The German conglomerate disclosed that 1,500 full-time employees had been laid off across pharmaceuticals, crop science and consumer health at the end of the first quarter. The company previously described plans for staff cuts in January but did not provide details on numbers.

CEO Bill Anderson told media on Tuesday morning that, while it does not have a breakdown of the worker cuts by division, it was likely proportional to each division’s representation across the company.

In January, the company had just over 22,000 staff in Germany and around 100,000 employees globally. It plans to complete the layoffs by the end of 2025.

Bayer’s “hierarchical bureaucracy” is one of four “badly broken” areas Anderson has set out to fix as he looks to steer the embattled company through a major turnaround. The other three include the loss of exclusivities for key pharma products, Monsanto litigation and high debt levels. His team has emphasized that the overhaul is not “simply a cost savings program,” but a reorganization of how the company is run. Nonetheless, execs have also acknowledged that reducing layers will often come at the expense of managerial employees.

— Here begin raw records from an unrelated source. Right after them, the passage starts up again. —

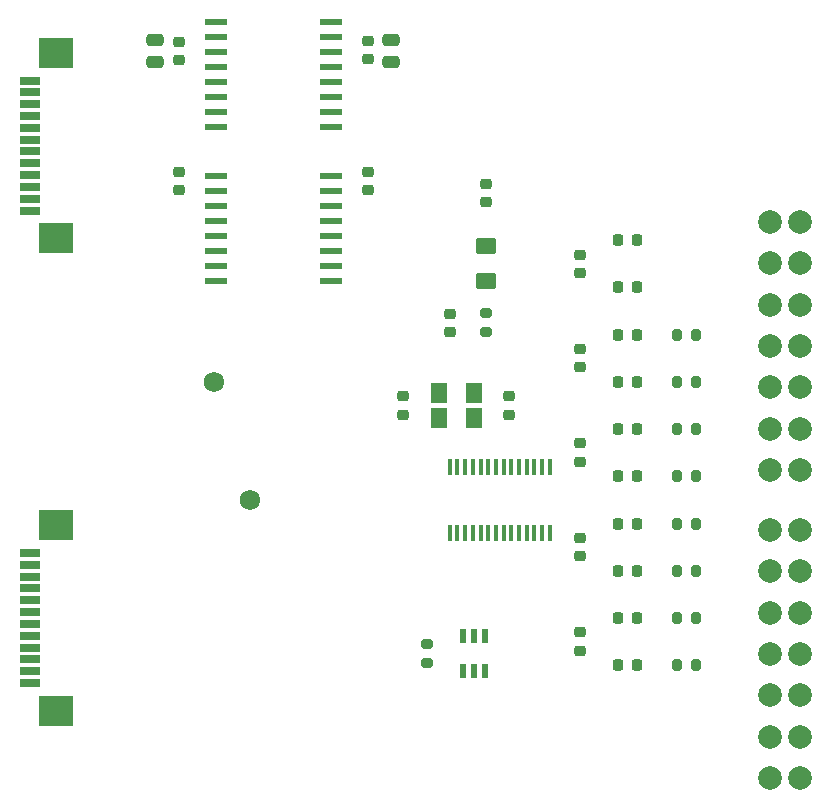
<source format=gbr>
%TF.GenerationSoftware,KiCad,Pcbnew,9.0.0*%
%TF.CreationDate,2025-03-09T08:23:50+03:00*%
%TF.ProjectId,PM_CNV-AI4_W,504d5f43-4e56-42d4-9149-345f572e6b69,rev?*%
%TF.SameCoordinates,Original*%
%TF.FileFunction,Soldermask,Top*%
%TF.FilePolarity,Negative*%
%FSLAX46Y46*%
G04 Gerber Fmt 4.6, Leading zero omitted, Abs format (unit mm)*
G04 Created by KiCad (PCBNEW 9.0.0) date 2025-03-09 08:23:50*
%MOMM*%
%LPD*%
G01*
G04 APERTURE LIST*
G04 Aperture macros list*
%AMRoundRect*
0 Rectangle with rounded corners*
0 $1 Rounding radius*
0 $2 $3 $4 $5 $6 $7 $8 $9 X,Y pos of 4 corners*
0 Add a 4 corners polygon primitive as box body*
4,1,4,$2,$3,$4,$5,$6,$7,$8,$9,$2,$3,0*
0 Add four circle primitives for the rounded corners*
1,1,$1+$1,$2,$3*
1,1,$1+$1,$4,$5*
1,1,$1+$1,$6,$7*
1,1,$1+$1,$8,$9*
0 Add four rect primitives between the rounded corners*
20,1,$1+$1,$2,$3,$4,$5,0*
20,1,$1+$1,$4,$5,$6,$7,0*
20,1,$1+$1,$6,$7,$8,$9,0*
20,1,$1+$1,$8,$9,$2,$3,0*%
G04 Aperture macros list end*
%ADD10RoundRect,0.200000X-0.200000X-0.275000X0.200000X-0.275000X0.200000X0.275000X-0.200000X0.275000X0*%
%ADD11RoundRect,0.225000X0.250000X-0.225000X0.250000X0.225000X-0.250000X0.225000X-0.250000X-0.225000X0*%
%ADD12RoundRect,0.225000X0.225000X0.250000X-0.225000X0.250000X-0.225000X-0.250000X0.225000X-0.250000X0*%
%ADD13C,2.000000*%
%ADD14C,1.725000*%
%ADD15RoundRect,0.200000X-0.275000X0.200000X-0.275000X-0.200000X0.275000X-0.200000X0.275000X0.200000X0*%
%ADD16RoundRect,0.250000X0.475000X-0.250000X0.475000X0.250000X-0.475000X0.250000X-0.475000X-0.250000X0*%
%ADD17RoundRect,0.250001X0.624999X-0.462499X0.624999X0.462499X-0.624999X0.462499X-0.624999X-0.462499X0*%
%ADD18R,1.803400X0.635000*%
%ADD19R,2.997200X2.590800*%
%ADD20RoundRect,0.200000X0.275000X-0.200000X0.275000X0.200000X-0.275000X0.200000X-0.275000X-0.200000X0*%
%ADD21R,1.397000X1.738275*%
%ADD22R,1.854200X0.482600*%
%ADD23R,0.558800X1.181100*%
%ADD24R,0.355600X1.473200*%
%ADD25RoundRect,0.225000X-0.250000X0.225000X-0.250000X-0.225000X0.250000X-0.225000X0.250000X0.225000X0*%
G04 APERTURE END LIST*
D10*
%TO.C,R5*%
X21175000Y6000000D03*
X22825000Y6000000D03*
%TD*%
D11*
%TO.C,C2*%
X-21000000Y37225000D03*
X-21000000Y38775000D03*
%TD*%
D10*
%TO.C,R9*%
X21175000Y-10000000D03*
X22825000Y-10000000D03*
%TD*%
D12*
%TO.C,C20*%
X17775000Y14000000D03*
X16225000Y14000000D03*
%TD*%
%TO.C,C21*%
X17775000Y10000000D03*
X16225000Y10000000D03*
%TD*%
D11*
%TO.C,C9*%
X2000000Y14225000D03*
X2000000Y15775000D03*
%TD*%
%TO.C,C17*%
X13000000Y-12775000D03*
X13000000Y-11225000D03*
%TD*%
D13*
%TO.C,J3*%
X29090000Y2540000D03*
X29090000Y6040000D03*
X29090000Y9540000D03*
X29090000Y13040000D03*
X29090000Y16540000D03*
X29090000Y20040000D03*
X29090000Y23540000D03*
X31590000Y2540000D03*
X31590000Y6040000D03*
X31590000Y9540000D03*
X31590000Y13040000D03*
X31590000Y16540000D03*
X31590000Y20040000D03*
X31590000Y23540000D03*
%TD*%
D11*
%TO.C,C14*%
X13000000Y11225000D03*
X13000000Y12775000D03*
%TD*%
D12*
%TO.C,C19*%
X17775000Y18000000D03*
X16225000Y18000000D03*
%TD*%
D11*
%TO.C,C15*%
X13000000Y3225000D03*
X13000000Y4775000D03*
%TD*%
D12*
%TO.C,C18*%
X17775000Y22000000D03*
X16225000Y22000000D03*
%TD*%
D14*
%TO.C,U3*%
X-15000000Y0D03*
%TD*%
D15*
%TO.C,R2*%
X5000000Y15825000D03*
X5000000Y14175000D03*
%TD*%
D12*
%TO.C,C25*%
X17775000Y-6000000D03*
X16225000Y-6000000D03*
%TD*%
D14*
%TO.C,U2*%
X-18000000Y10000000D03*
%TD*%
D10*
%TO.C,R4*%
X21175000Y10000000D03*
X22825000Y10000000D03*
%TD*%
D16*
%TO.C,C1*%
X-23000000Y37050000D03*
X-23000000Y38950000D03*
%TD*%
D12*
%TO.C,C23*%
X17775000Y2000000D03*
X16225000Y2000000D03*
%TD*%
D11*
%TO.C,C7*%
X-2000000Y7225000D03*
X-2000000Y8775000D03*
%TD*%
%TO.C,C4*%
X-5000000Y37325000D03*
X-5000000Y38875000D03*
%TD*%
D17*
%TO.C,L1*%
X5000000Y18512500D03*
X5000000Y21487500D03*
%TD*%
D13*
%TO.C,J4*%
X29090000Y-23540000D03*
X29090000Y-20040000D03*
X29090000Y-16540000D03*
X29090000Y-13040000D03*
X29090000Y-9540000D03*
X29090000Y-6040000D03*
X29090000Y-2540000D03*
X31590000Y-23540000D03*
X31590000Y-20040000D03*
X31590000Y-16540000D03*
X31590000Y-13040000D03*
X31590000Y-9540000D03*
X31590000Y-6040000D03*
X31590000Y-2540000D03*
%TD*%
D18*
%TO.C,J2*%
X-33556000Y-15499992D03*
X-33556000Y-14499994D03*
X-33556000Y-13499996D03*
X-33556000Y-12499998D03*
X-33556000Y-11500000D03*
X-33556000Y-10500000D03*
X-33556000Y-9500000D03*
X-33556000Y-8500000D03*
X-33556000Y-7500002D03*
X-33556000Y-6500004D03*
X-33556000Y-5500006D03*
X-33556000Y-4500008D03*
D19*
X-31385999Y-17850003D03*
X-31385999Y-2149997D03*
%TD*%
D20*
%TO.C,R1*%
X0Y-13825000D03*
X0Y-12175000D03*
%TD*%
D21*
%TO.C,C8*%
X1000000Y6913337D03*
X1000000Y9086663D03*
%TD*%
D12*
%TO.C,C24*%
X17775000Y-2000000D03*
X16225000Y-2000000D03*
%TD*%
D22*
%TO.C,U5*%
X-17876800Y27445000D03*
X-17876800Y26175000D03*
X-17876800Y24905000D03*
X-17876800Y23635000D03*
X-17876800Y22365000D03*
X-17876800Y21095000D03*
X-17876800Y19825000D03*
X-17876800Y18555000D03*
X-8123200Y18555000D03*
X-8123200Y19825000D03*
X-8123200Y21095000D03*
X-8123200Y22365000D03*
X-8123200Y23635000D03*
X-8123200Y24905000D03*
X-8123200Y26175000D03*
X-8123200Y27445000D03*
%TD*%
D11*
%TO.C,C16*%
X13000000Y-4775000D03*
X13000000Y-3225000D03*
%TD*%
D23*
%TO.C,U6*%
X4950001Y-11533150D03*
X4000000Y-11533150D03*
X3049999Y-11533150D03*
X3049999Y-14466850D03*
X4000000Y-14466850D03*
X4950001Y-14466850D03*
%TD*%
D12*
%TO.C,C27*%
X17775000Y-14000000D03*
X16225000Y-14000000D03*
%TD*%
D11*
%TO.C,C11*%
X5000000Y25225000D03*
X5000000Y26775000D03*
%TD*%
D16*
%TO.C,C6*%
X-3000000Y37050000D03*
X-3000000Y38950000D03*
%TD*%
D24*
%TO.C,U7*%
X1950000Y-2819400D03*
X2600001Y-2819400D03*
X3250000Y-2819400D03*
X3900001Y-2819400D03*
X4549999Y-2819400D03*
X5200001Y-2819400D03*
X5849999Y-2819400D03*
X6499998Y-2819400D03*
X7149999Y-2819400D03*
X7799998Y-2819400D03*
X8449999Y-2819400D03*
X9099998Y-2819400D03*
X9749999Y-2819400D03*
X10399998Y-2819400D03*
X10400000Y2819400D03*
X9749999Y2819400D03*
X9100000Y2819400D03*
X8449999Y2819400D03*
X7800001Y2819400D03*
X7149999Y2819400D03*
X6500001Y2819400D03*
X5849999Y2819400D03*
X5200001Y2819400D03*
X4549999Y2819400D03*
X3900001Y2819400D03*
X3250000Y2819400D03*
X2600001Y2819400D03*
X1950000Y2819400D03*
%TD*%
D11*
%TO.C,C12*%
X7000000Y7225000D03*
X7000000Y8775000D03*
%TD*%
D10*
%TO.C,R7*%
X21175000Y-2000000D03*
X22825000Y-2000000D03*
%TD*%
D18*
%TO.C,J1*%
X-33556000Y24500008D03*
X-33556000Y25500006D03*
X-33556000Y26500004D03*
X-33556000Y27500002D03*
X-33556000Y28500000D03*
X-33556000Y29500000D03*
X-33556000Y30500000D03*
X-33556000Y31500000D03*
X-33556000Y32499998D03*
X-33556000Y33499996D03*
X-33556000Y34499994D03*
X-33556000Y35499992D03*
D19*
X-31385999Y22149997D03*
X-31385999Y37850003D03*
%TD*%
D11*
%TO.C,C13*%
X13000000Y19225000D03*
X13000000Y20775000D03*
%TD*%
D12*
%TO.C,C26*%
X17775000Y-10000000D03*
X16225000Y-10000000D03*
%TD*%
D10*
%TO.C,R3*%
X21175000Y14000000D03*
X22825000Y14000000D03*
%TD*%
D12*
%TO.C,C22*%
X17775000Y6000000D03*
X16225000Y6000000D03*
%TD*%
D10*
%TO.C,R8*%
X21175000Y-6000000D03*
X22825000Y-6000000D03*
%TD*%
D21*
%TO.C,C10*%
X4000000Y6913337D03*
X4000000Y9086663D03*
%TD*%
D11*
%TO.C,C5*%
X-5000000Y26225000D03*
X-5000000Y27775000D03*
%TD*%
D22*
%TO.C,U4*%
X-17876800Y40445000D03*
X-17876800Y39175000D03*
X-17876800Y37905000D03*
X-17876800Y36635000D03*
X-17876800Y35365000D03*
X-17876800Y34095000D03*
X-17876800Y32825000D03*
X-17876800Y31555000D03*
X-8123200Y31555000D03*
X-8123200Y32825000D03*
X-8123200Y34095000D03*
X-8123200Y35365000D03*
X-8123200Y36635000D03*
X-8123200Y37905000D03*
X-8123200Y39175000D03*
X-8123200Y40445000D03*
%TD*%
D25*
%TO.C,C3*%
X-21000000Y27775000D03*
X-21000000Y26225000D03*
%TD*%
D10*
%TO.C,R6*%
X21175000Y2000000D03*
X22825000Y2000000D03*
%TD*%
%TO.C,R10*%
X21175000Y-14000000D03*
X22825000Y-14000000D03*
%TD*%
M02*

</source>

Around two-thirds of the 1,500 terminations affected management jobs, Anderson said. In March, the German conglomerate slashed its pharma group’s executive leadership in half.

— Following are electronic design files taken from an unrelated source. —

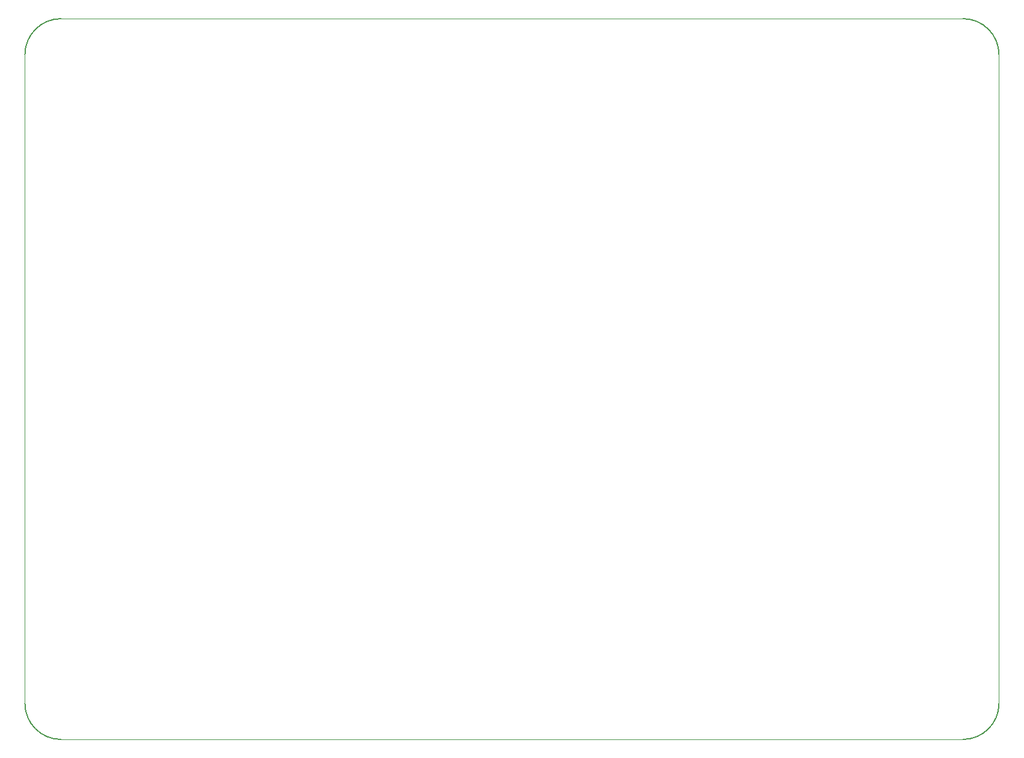
<source format=gbr>
%TF.GenerationSoftware,KiCad,Pcbnew,(6.0.8)*%
%TF.CreationDate,2022-11-09T11:36:30+07:00*%
%TF.ProjectId,SPEED_CONTROL,53504545-445f-4434-9f4e-54524f4c2e6b,rev?*%
%TF.SameCoordinates,Original*%
%TF.FileFunction,Profile,NP*%
%FSLAX46Y46*%
G04 Gerber Fmt 4.6, Leading zero omitted, Abs format (unit mm)*
G04 Created by KiCad (PCBNEW (6.0.8)) date 2022-11-09 11:36:30*
%MOMM*%
%LPD*%
G01*
G04 APERTURE LIST*
%TA.AperFunction,Profile*%
%ADD10C,0.100000*%
%TD*%
%TA.AperFunction,Profile*%
%ADD11C,0.150000*%
%TD*%
G04 APERTURE END LIST*
D10*
X30480000Y-30480000D02*
X30480000Y-121920000D01*
D11*
X30480000Y-121920000D02*
G75*
G03*
X35560000Y-127000000I5080000J0D01*
G01*
X167640000Y-30480000D02*
G75*
G03*
X162560000Y-25400000I-5080000J0D01*
G01*
X162560000Y-127000000D02*
G75*
G03*
X167640000Y-121920000I0J5080000D01*
G01*
X35560000Y-25400000D02*
G75*
G03*
X30480000Y-30480000I0J-5080000D01*
G01*
D10*
X167640000Y-121920000D02*
X167640000Y-30480000D01*
X35560000Y-127000000D02*
X162560000Y-127000000D01*
X35560000Y-25400000D02*
X162560000Y-25400000D01*
M02*

</source>
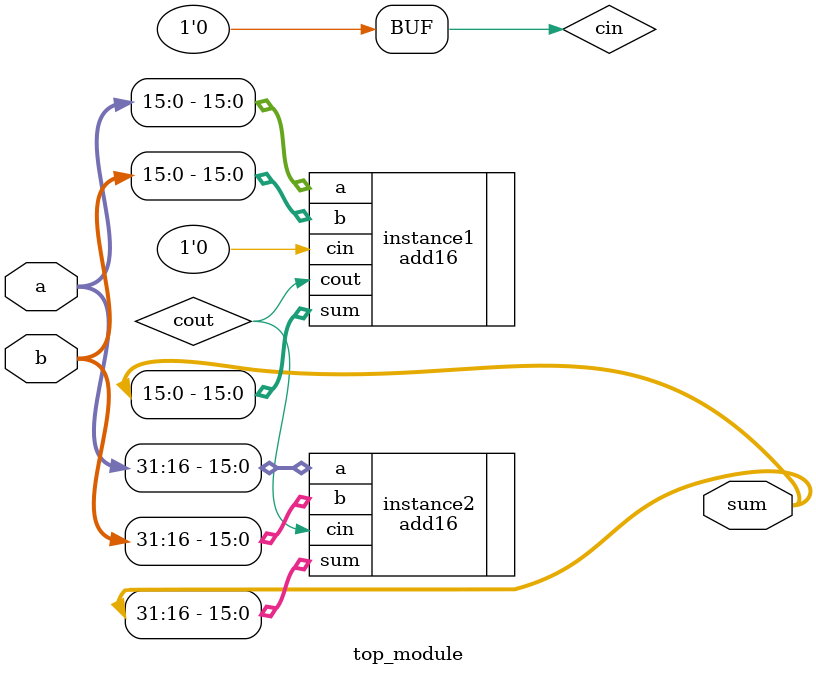
<source format=v>
module top_module(
    input [31:0] a,
    input [31:0] b,
    output [31:0] sum
);
    wire cin;
	wire cout;
    
    assign cin = 0;
    
    add16 instance1 (.a(a[15:0]), .b(b[15:0]), .cin(cin), .cout(cout), .sum(sum[15:0]));
    add16 instance2 (.a(a[31:16]), .b(b[31:16]), .cin(cout), .sum(sum[31:16]));
endmodule

</source>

The terminations are part of the company’s plan to save €500 million by the end of the year and a total of €2 billion by 2026.

According to its most recent annual report, around 42.7% of Bayer’s total staffers are in production, followed by marketing and distribution (32.1%), R&D (16.8%) and general administration (8.4%). In each of the three divisions’ respective R&D segments, pharma had 7,800 staffers at the end of 2023, compared with 8,300 in crop science and 740 in consumer health.

On the commercial side, more than 180 customer and product teams were activated in pharmaceuticals as of last month, according to Bayer’s first-quarter presentation.

Customer and product teams — designed to function as micro businesses with cross-functional capacity — are set to replace “our traditional model with functional silos and many layers of hierarchy,” Stefan Oelrich, president of Bayer’s pharma division, said in a March release.

The restructuring comes as Bayer faces the loss of exclusivity for its two best-selling drugs, Xarelto and Eylea. Sales of the two drugs dipped slightly in reported currencies in the first quarter compared with the same period last year, with Xarelto sales down 1.8% to €926 million and Eylea sales down 0.9% to €782 million.

As for pipeline changes, the company dropped development of an atopic dermatitis drug, named zabedosertib. The selective IRAK4 inhibitor was in a placebo-controlled Phase 2 trial designed to enroll 77 patients.